The director along with one of his prodigious student Erich Huckel conducted research on dissociation of electrolytes and in 1923, came up with the ‘Debye–Hückel equation’ an improvised version of the ‘theory of electrical dissociation’, propounded by Arrhenius.
Continuing to study scattering of light, the erudite physicist also elucidated the ‘Compton Effect’ observed in X-rays.
The year 1927, marked his move from Zurich to prestigious ‘University of Leipzig’ where he was granted the professorship of experimental physics.

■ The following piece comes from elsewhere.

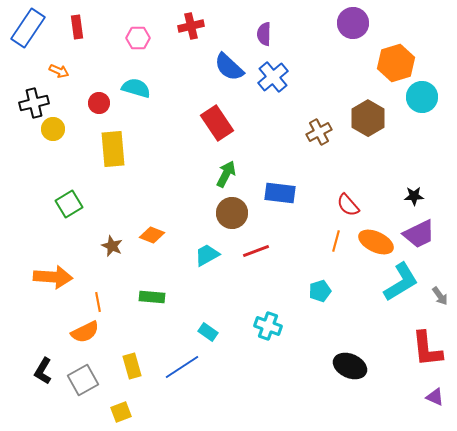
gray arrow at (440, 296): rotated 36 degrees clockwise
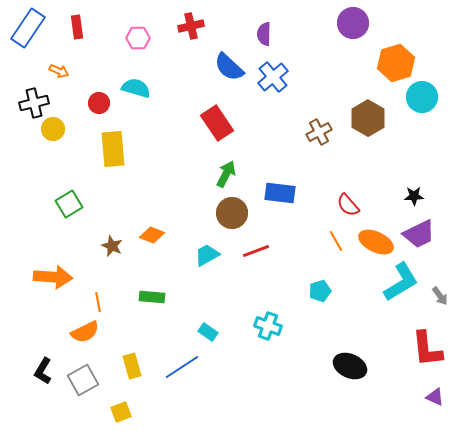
orange line at (336, 241): rotated 45 degrees counterclockwise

With Nazi occupation of Germany, he moved to Berlin where he headed the physics department of ‘Kaiser Wilhelm Institute’ (‘Max Planck Institute’) in 1934. Two years later he also accepted a professorship in the ‘Fredrick William University’; a post he held simultaneously while working as the director of the ‘Max Planck Institute’.
Like most scientists of his time, he left Germany and settled in the United States of America. Here he was appointed a professor at the ‘Cornell University’ on 1940. Debye spent the remainder of his academic career at this institute until his retirement twelve years later.
The accomplished scientist continued his research on scattering of light even in retirement; which were now focussed on calculation of weight and size of macromolecules using techniques of light scattering.
Major Works
Debye’s most significant contribution to the field of chemistry was the study of covalent bonds in which regard he developed the ‘Debye Equation’. He correlated the dipole moments to better understand the electric charge distribution existing in an asymmetric molecule
Awards & Achievements
The eminent chemist was honoured with the ‘Nobel Prize in Chemistry’ in 1936, for his pioneering studies on dipole moments and use of x-ray diffraction to decipher the structure of molecules.
In the year 1963, he was presented with the ‘Priestley Medal’ and two years later the ‘National Medal of Science’ was conferred upon this accomplished scientist.
Personal Life & Legacy
Peter exchanged nuptial vows with Mathilde Alberer on April 10, 1913. The couple had two children; a son named Peter Paul Ruprecht and daughter named Maria. Their son went on to become a chemist and even assisted his father in several experiments.
The world saw the last of this eminent scientist on November 2, 1966 when he succumbed to a heart attack. He was interred in USA at the ‘Pleasant Grove Cemetery’.
Jurrie Reiding in 2010 speculated that Peter Debye might have been a member of the Secret Intelligence Services of the British Government.